What can I do to control the humidity levels in my home?
– Humidity levels can be reduced by using a variable speed furnace as part of your HVAC system. Variable speed units run longer, at lower speeds, allowing air to constantly circulate against the cooling coil and remove more moisture. Variable-speed motors also use less electricity than regular motors, reducing your energy costs.
Part three of our commonly asked questions….this post is all about gas furnaces.
If I smell gas, what should I do?
– If a gas odor is noted inside your home, the following steps are recommended: All phone calls should be made from outside the home. Do not use the phone inside the home or turn any power or light switches off or on during this time. Then contact 1) the local Fire Department , 2) your gas company, and 3) your heating contractor.
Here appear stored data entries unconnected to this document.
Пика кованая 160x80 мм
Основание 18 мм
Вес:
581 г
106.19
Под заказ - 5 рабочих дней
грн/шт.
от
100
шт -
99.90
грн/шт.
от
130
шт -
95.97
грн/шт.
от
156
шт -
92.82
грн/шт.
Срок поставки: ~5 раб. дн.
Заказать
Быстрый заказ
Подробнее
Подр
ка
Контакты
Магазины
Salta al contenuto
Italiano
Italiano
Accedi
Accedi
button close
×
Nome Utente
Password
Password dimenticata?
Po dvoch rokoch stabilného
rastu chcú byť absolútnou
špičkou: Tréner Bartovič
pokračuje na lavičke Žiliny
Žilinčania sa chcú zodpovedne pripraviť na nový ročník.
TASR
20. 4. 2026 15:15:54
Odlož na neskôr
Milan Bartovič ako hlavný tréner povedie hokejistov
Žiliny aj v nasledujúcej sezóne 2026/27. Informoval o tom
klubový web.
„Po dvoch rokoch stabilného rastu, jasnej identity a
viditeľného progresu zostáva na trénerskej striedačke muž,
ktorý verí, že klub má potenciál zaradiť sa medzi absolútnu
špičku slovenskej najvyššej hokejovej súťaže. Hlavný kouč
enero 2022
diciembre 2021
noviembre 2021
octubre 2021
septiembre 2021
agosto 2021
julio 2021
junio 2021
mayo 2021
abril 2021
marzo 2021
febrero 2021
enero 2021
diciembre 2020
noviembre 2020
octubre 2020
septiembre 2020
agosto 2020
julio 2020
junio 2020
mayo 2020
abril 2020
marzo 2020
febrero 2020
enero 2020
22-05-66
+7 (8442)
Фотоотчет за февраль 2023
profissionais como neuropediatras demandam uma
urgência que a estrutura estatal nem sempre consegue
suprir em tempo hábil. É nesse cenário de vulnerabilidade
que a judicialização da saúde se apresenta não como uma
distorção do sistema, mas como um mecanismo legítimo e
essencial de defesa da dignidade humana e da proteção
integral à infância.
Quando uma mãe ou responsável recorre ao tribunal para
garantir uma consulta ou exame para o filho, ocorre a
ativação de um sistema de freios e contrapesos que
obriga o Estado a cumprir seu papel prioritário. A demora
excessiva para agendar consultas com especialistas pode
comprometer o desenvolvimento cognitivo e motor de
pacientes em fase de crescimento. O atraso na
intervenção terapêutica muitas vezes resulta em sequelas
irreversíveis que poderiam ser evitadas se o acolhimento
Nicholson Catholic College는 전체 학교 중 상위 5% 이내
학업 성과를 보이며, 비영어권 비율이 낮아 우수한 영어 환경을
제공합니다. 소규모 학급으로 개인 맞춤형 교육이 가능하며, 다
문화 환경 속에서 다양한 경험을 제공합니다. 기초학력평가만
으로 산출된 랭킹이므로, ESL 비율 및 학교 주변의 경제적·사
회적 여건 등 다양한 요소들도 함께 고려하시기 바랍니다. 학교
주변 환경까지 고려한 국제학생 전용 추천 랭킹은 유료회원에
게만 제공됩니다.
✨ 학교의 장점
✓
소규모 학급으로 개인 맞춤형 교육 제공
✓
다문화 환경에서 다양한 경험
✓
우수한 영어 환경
I’ve had a gas furnace for many years. Everything seems fine, but I have been getting headaches after being in my home for short periods of time. What should I do?
– Contact one of the three above. A service call may expose a furnace problem needing correction. The single biggest concern is possible carbon monoxide exposure. Fire departments, gas suppliers, and heating contractors should all be able to use testing instruments to verify this problem. Provide an opening [crack window or door] to provide fresh air inside your home while waiting for this to be done.
I’ve always had an electric furnace, but I’m considering replacing it with a new gas furnace. Are they safe? Are they efficient?
– When installed correctly and inspected properly, a gas furnace installation should be safe. The highest efficiency we can offer at this time is 98.2%, which means less than three cents of every dollar spent going out the exhaust. This is a significant savings when compared to teh twenty cents of every dollar loss in an 80% efficiency model, the industry minimum.
How does the furnace type affect the ‘feel’ of the air blowing from the vents?
– All fossil fuel-type furnaces [i.e., gas, oil, coal] produce the warmest air coming out of the registers. Fossil fuel furnaces are more comfortable than heat pumps.